Saturday, February 28
Wednesday, February 25
The Bittersweet
Today while sitting in the doctor's office, I learned the most interesting thing about myself. After six plus years of being a workout addict (simply meaning I don't like missing a day, but not that I obsessed with being at the gym for hours on end, although, if I had hours on end (whatever that really means) I wouldn't complain) I've been working out wrong! Is that really possible? Of all people, I should not be the one that's told I've been working out wrong.
First of all, I studied health in school, and exercise/physical fitness/HEALTH knowledge was all involved!
Secondly, I'm a certified aerobics instructor, and clearly I had to learn the proper way to help others work out, meaning I should be following the same guidelines myself. On a side note, I got the highest score on the final examine in that class!
Third, I went to fat camp...enough said!
Fourth...well, there is no fourth, but come on, really? I've. Been. Working. Out. Wrong. For. Six. Years?!?!
I've tried to reason with myself how this is actually possible. Here are my conclusions:
- Only recently the way I work out has changed. So really it hasn't been SIX years, just one or two that I've been doing everything "wrong".
- This new doctor of mine is crazy and is just trying to make more money off of me by feeding me bogus lies.
- Health and health theories are continually being challenged, so in actuality no one really knows the real truth about health/fitness/exercise. What's good for you today is bad tomorrow.

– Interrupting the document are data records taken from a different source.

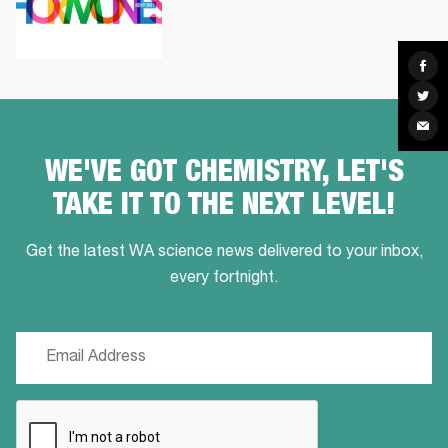
Sha
on
Fac
Sha
on
Twit
Sha
via
Ema
WE'VE GOT CHEMISTRY, LET'S
TAKE IT TO THE NEXT LEVEL!
Get the latest WA science news delivered to your inbox,
every fortnight.
Email
(Required)
CAPTCHA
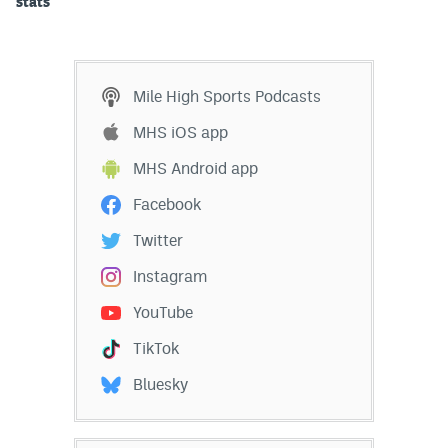
stats
Mile High Sports Podcasts
MHS iOS app
MHS Android app
Facebook
Twitter
Instagram
YouTube
TikTok
Bluesky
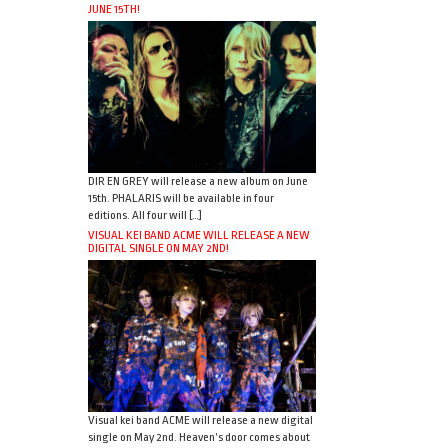
JUNE 15TH!
DIR EN GREY will release a new album on June
15th. PHALARIS will be available in four
editions. All four will […]
VISUAL KEI BAND ACME WILL RELEASE A NEW
DIGITAL SINGLE ON MAY 2ND!
Visual kei band ACME will release a new digital
single on May 2nd. Heaven’s door comes about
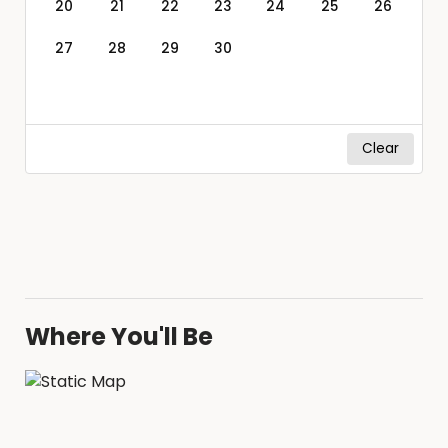
20
21
22
23
24
25
26
27
28
29
30
Clear
Where You'll Be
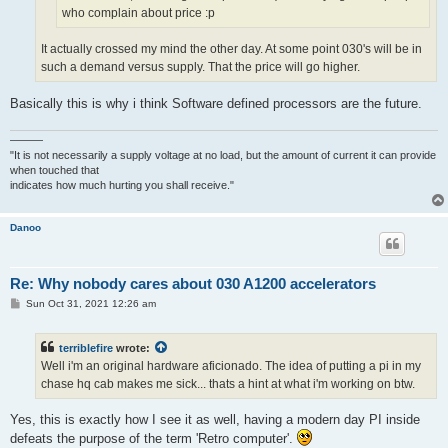
who complain about price :p
It actually crossed my mind the other day. At some point 030's will be in
such a demand versus supply. That the price will go higher.
Basically this is why i think Software defined processors are the future.
———
"It is not necessarily a supply voltage at no load, but the amount of current it can provide
when touched that
indicates how much hurting you shall receive."
Danoo
Re: Why nobody cares about 030 A1200 accelerators
P
Sun Oct 31, 2021 12:26 am
o
s
t
terriblefire
wrote:
Well i'm an original hardware aficionado. The idea of putting a pi in my
chase hq cab makes me sick... thats a hint at what i'm working on btw.
Yes, this is exactly how I see it as well, having a modern day PI inside
defeats the purpose of the term 'Retro computer'.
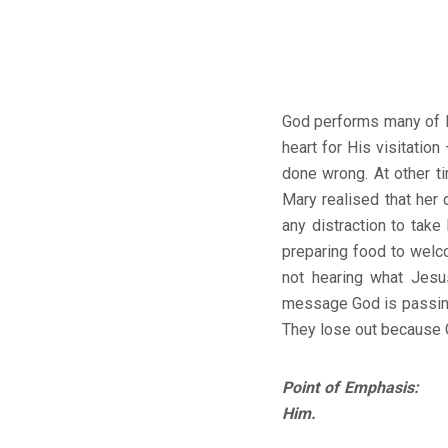
God performs many of H
heart for His visitation
done wrong. At other t
Mary realised that her 
any distraction to tak
preparing food to welco
not hearing what Jesus
message God is passing 
They lose out because 
Point of Emphasis: Go
Him.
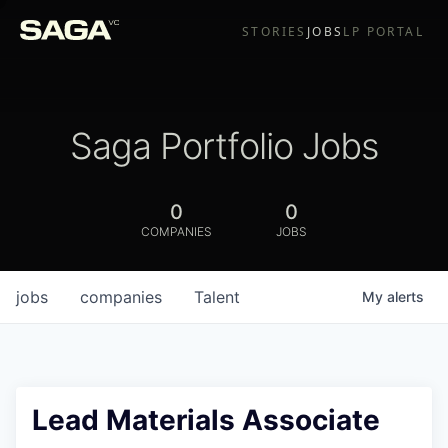
STORIES
JOBS
LP PORTAL
Saga Portfolio Jobs
0
0
COMPANIES
JOBS
jobs
companies
Talent
My
alerts
Lead Materials Associate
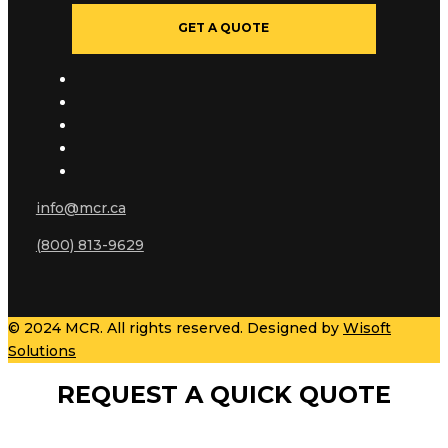
GET A QUOTE
info@mcr.ca
(800) 813-9629
© 2024 MCR. All rights reserved. Designed by
Wisoft
Solutions
REQUEST A QUICK QUOTE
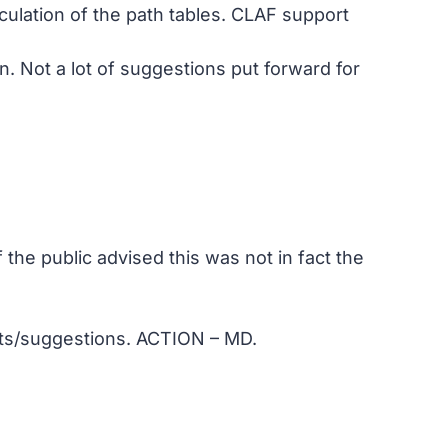
ulation of the path tables. CLAF support
. Not a lot of suggestions put forward for
the public advised this was not in fact the
nts/suggestions. ACTION – MD.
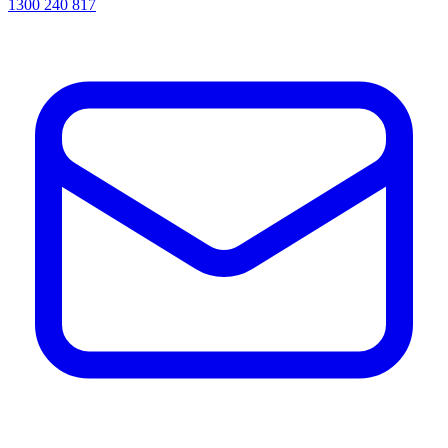
1300 240 817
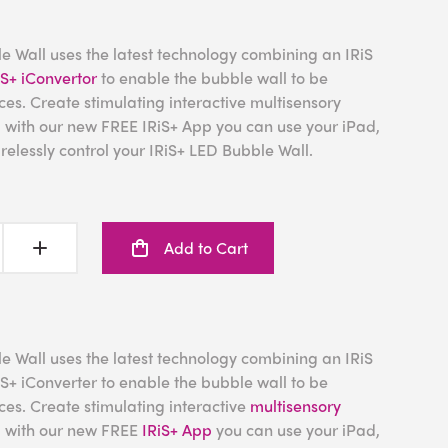
e Wall uses the latest technology combining an IRiS
iS+ iConvertor
to enable the bubble wall to be
ces. Create stimulating interactive multisensory
d with our new FREE IRiS+ App you can use your iPad,
relessly control your IRiS+ LED Bubble Wall.
Add to Cart
e Wall uses the latest technology combining an IRiS
S+ iConverter to enable the bubble wall to be
ces. Create stimulating interactive
multisensory
d with our new FREE
IRiS+ App
you can use your iPad,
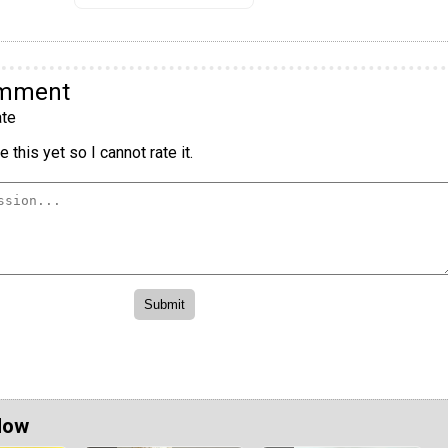
omment
te
 this yet so I cannot rate it.
Now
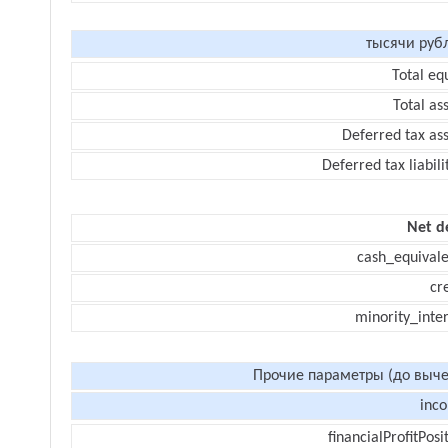
тысячи руб
Total eq
Total as
Deferred tax as
Deferred tax liabili
Net d
cash_equivale
cr
minority_inte
Прочие параметры (до выче
inc
financialProfitPosi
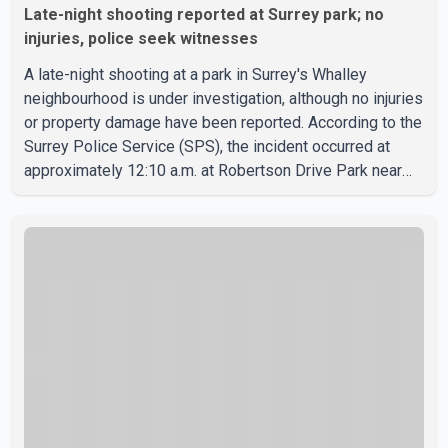
Late-night shooting reported at Surrey park; no
injuries, police seek witnesses
A late-night shooting at a park in Surrey's Whalley
neighbourhood is under investigation, although no injuries
or property damage have been reported. According to the
Surrey Police Service (SPS), the incident occurred at
approximately 12:10 a.m. at Robertson Drive Park near
127 Street and 92 Avenue. A witness told police that a
large crowd gathered at the park quickly dispersed after
gunshots were heard. SPS confirmed that officers
located evidence of a shooting at the scene. However, no
suspects have been identified, and investigators have
not determined a possible motive. Police are asking a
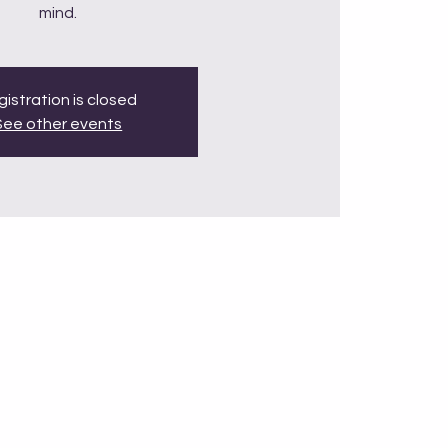
mind.
istration is closed
See other events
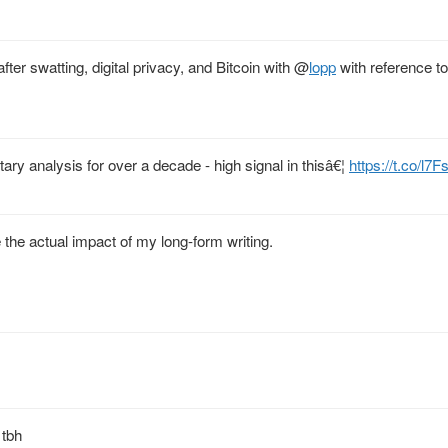
fter swatting, digital privacy, and Bitcoin with
@
lopp
with reference to
ary analysis for over a decade - high signal in thisâ€¦
https://t.co/l
e the actual impact of my long-form writing.
 tbh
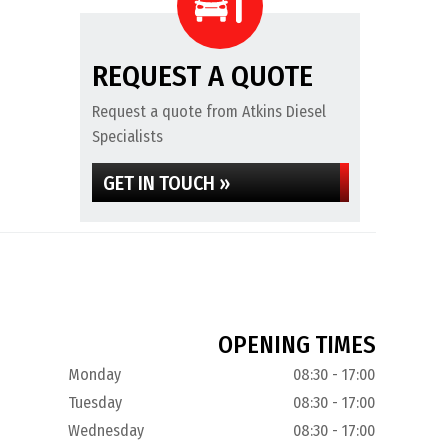
REQUEST A QUOTE
Request a quote from Atkins Diesel
Specialists
GET IN TOUCH »
OPENING TIMES
Monday
08:30 - 17:00
Tuesday
08:30 - 17:00
Wednesday
08:30 - 17:00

- Since when did medical school have a course on personal training?
Oh, and did I mention that what I thought was me running on a fractured foot (the actual reason for me going to the doctor in the first place), was just me running in the wrong shoes, wrong size, with the wrong support! Anything else I'm doing wrong any of you would like to inform me of?
Monday, February 23
It must be Monday
I slept horrible yet couldn't wake up. I didn't shower. I ran around like a crazy women trying to leave the house. Work was work. Had good intentions of going on a nice but freezing run through the city as soon as 5 o' clock rolled around. And then it hit me...2 P.M., body started aching, head started pounding, stomach started gurgling, restroom breaks became more frequent, and I couldn't help but think "I just want to be ok today!"
I was slightly worried about the metro/bus ride home and contemplated taking a taxi. But of course, my inner self had to remind me of my famous words that I repeated over and over again in my yucky feeling head, I don't get sick!!! So I toughened up and metroed away. I ran through different scenarios of what I would do if the nasty happened while trapped on the metro with hundreds of strangers.
- Would I just bend over and let it all come out, then quickly exit as soon as I got to the Pentagon? Leaving everyone behind in my lunch? Come on, this is DC, I'm more classy than that.
- Would I open up my bag of running clothes, and later thank the creator of the washing machine for such a wonderful and ever needed appliance?
- Or would I toughen up like I ought to and wait until I got home...only 20 more minutes, I was almost there! YES...toughen up future secret service agent/FBI investigator.
Friday, February 6
View of the Inauguration
Courtesy of Andrea (and Amy) Candrian.
Thursday, February 5
The Unflattering
Yesterday I was asked a question that I've never been asked before, and I hope to never be asked again…at least not for a long long long, and appropriate time.
I was sitting on the bus on my way home from work when a peculiar looking woman got on. There was a vacant seat to my left, and although I would have preferred to leave it that way, she sat down next to me. There was a strange smell emanating from her, and it was all I could do to offer this homely looking woman a friendly smile. She leaned over to me and started talking. We talked weather, global warming, South Carolina, and the beach. When it was time for her to get off, she leaned over to say 'bye', but quickly noticed that I was exiting at the same stop, so we kept talking. Once we were both off the bus, she took one look at me, and while looking at my stomach asked, "Are you pregnant?" Shocked by the comment, and baffled by her sincerity, I laughed when I replied, while patting my stomach, "I'd be in big trouble if I was pregnant." She gave me a strange look, turned, and walked the other way.
Granted, I had a thick sweater and scarf on under my dress coat, but still, the audacity of someone to ask such a question was a bit shocking. As soon as I got home, I immediately headed straight for my mirror. My side-profile needed to be examined. I didn't think I looked pregnant...at all! But like I said, the woman was peculiar. Perhaps all those hours spent at the gym aren't doing much for me after all. And clearly a month of no sugar hasn't helped out my figure either. How encouraging.